Yeni bir yapının maliyetleri gün geçtikçe artıyor. Eski bir yapıyı yıksak, kira gelirinden, dükkanın getirisinden vs. mahrum kalıyoruz. Hep mi kaybediyoruz, evet hep daha fazlası derken elimizdeki canı canları kaybediyoruz.
Kentsel Dönüşüm
İtalyan bir mimarın İstanbul için söylediği ”1453’den beri yerleşemediler” lafı ne kadar hoşuma gitmese de, kendimizi sorguya çekmemiz gerektiğini düşündürüyor mu? Bunun sebebi belki konargöçer bir topluluk kültürümüzün olması mıdır bilinmez? Birçoğumuz hali hazırda ”aman başımızı sokacak bir yerimiz olsun” mantığı ile yaşıyoruz. Ama iş başımızı bir çatının altına sokmak ile bitmiyor.
Bizim neslimiz 90’lar az biraz gecekonduları ve gecekondu kültürlerini bilir. O yıllarda ”aha size tapu, alın oturun ama önce oy verin” yöneticileri de vardır. Sonuçta insanlar başını bir çatının altına sokmuştur. Depremin bundan haberi var mı peki? Dereye yapılan yapıların tapusundan selin haberi var mı? Olmayabilir biz biraz maddi kazanç elde ettik mi? Evet ettik… Sonuç ne kentsel dönüşmemiz lazım mı? Kentsel dönüşüm derken, bir de KENT kavramı var tabi, şehir plancılarımızın muazzam çizimleri ile oluşan kentlerimiz ya da OBA mı desek daha doğru?
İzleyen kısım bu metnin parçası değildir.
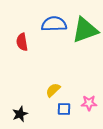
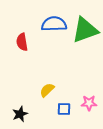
yellow semicircle: moved 6 px left
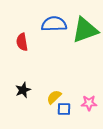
yellow semicircle: moved 7 px right, 7 px down
black star: moved 3 px right, 24 px up
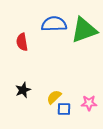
green triangle: moved 1 px left
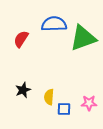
green triangle: moved 1 px left, 8 px down
red semicircle: moved 1 px left, 3 px up; rotated 42 degrees clockwise
yellow semicircle: moved 5 px left; rotated 42 degrees counterclockwise
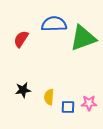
black star: rotated 14 degrees clockwise
blue square: moved 4 px right, 2 px up
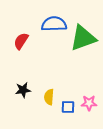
red semicircle: moved 2 px down
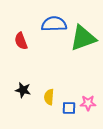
red semicircle: rotated 54 degrees counterclockwise
black star: rotated 21 degrees clockwise
pink star: moved 1 px left
blue square: moved 1 px right, 1 px down
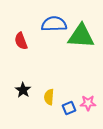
green triangle: moved 2 px left, 2 px up; rotated 24 degrees clockwise
black star: rotated 21 degrees clockwise
blue square: rotated 24 degrees counterclockwise
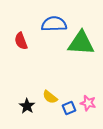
green triangle: moved 7 px down
black star: moved 4 px right, 16 px down
yellow semicircle: moved 1 px right; rotated 56 degrees counterclockwise
pink star: rotated 14 degrees clockwise
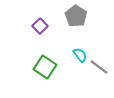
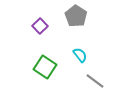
gray line: moved 4 px left, 14 px down
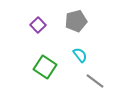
gray pentagon: moved 5 px down; rotated 25 degrees clockwise
purple square: moved 2 px left, 1 px up
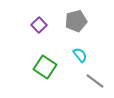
purple square: moved 1 px right
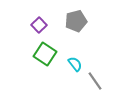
cyan semicircle: moved 5 px left, 9 px down
green square: moved 13 px up
gray line: rotated 18 degrees clockwise
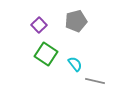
green square: moved 1 px right
gray line: rotated 42 degrees counterclockwise
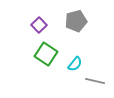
cyan semicircle: rotated 77 degrees clockwise
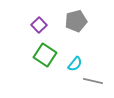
green square: moved 1 px left, 1 px down
gray line: moved 2 px left
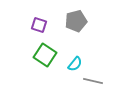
purple square: rotated 28 degrees counterclockwise
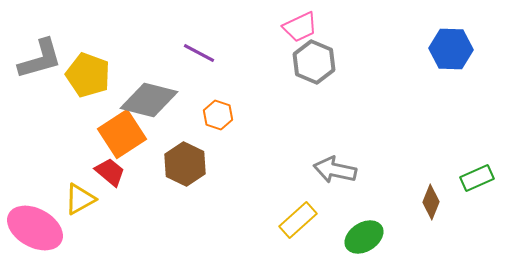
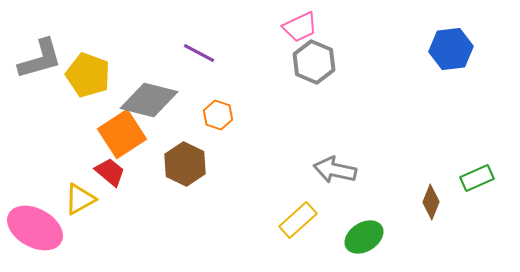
blue hexagon: rotated 9 degrees counterclockwise
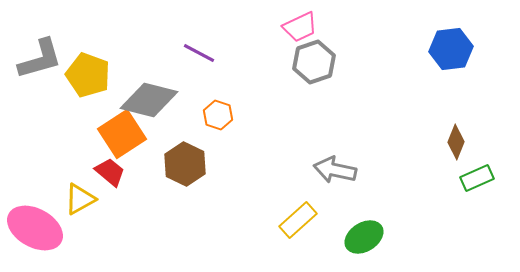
gray hexagon: rotated 18 degrees clockwise
brown diamond: moved 25 px right, 60 px up
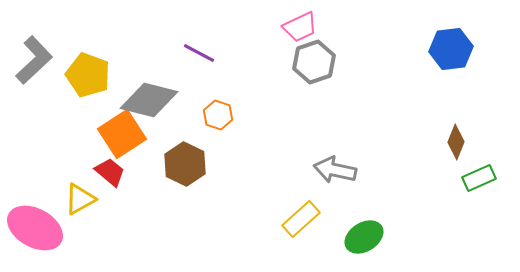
gray L-shape: moved 6 px left, 1 px down; rotated 27 degrees counterclockwise
green rectangle: moved 2 px right
yellow rectangle: moved 3 px right, 1 px up
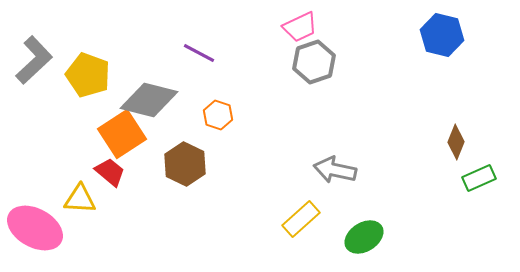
blue hexagon: moved 9 px left, 14 px up; rotated 21 degrees clockwise
yellow triangle: rotated 32 degrees clockwise
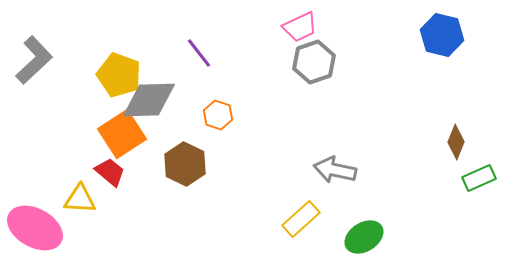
purple line: rotated 24 degrees clockwise
yellow pentagon: moved 31 px right
gray diamond: rotated 16 degrees counterclockwise
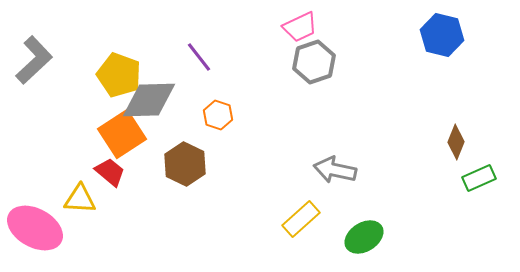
purple line: moved 4 px down
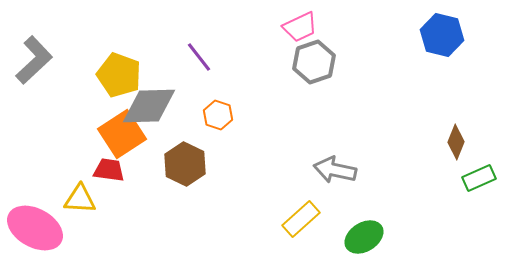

Neyse tapularımız elimizde yığma yapılarımızı yıkalım, imar da izin verirse bir derme çatma apartman yapalım. Paramız ya yetmezse, olsun ucuzunu buluruz olmazsa malzemeden çalarız? Hayda en başa döndük müteahhit çaldı, kontrol mühendisi üç kuruşa gelmedi, ucuz işçilik vs, vs…
Sonuç olarak bir şeyleri hep maddi kaygılar ile eksik yapıyoruz. Bunun karşılığını da maalesef canlarımızla ödedik. Bu depremde hiç unutamayacağım, ”Hatay’da bir genç eniştem tuhafiye dükkanının görüntüsü bozuluyor diye alt katımızdaki dükkanın kolonlarını kesmiş, inşallah deprem olmaz da ölmeyiz…” yazısı olacak.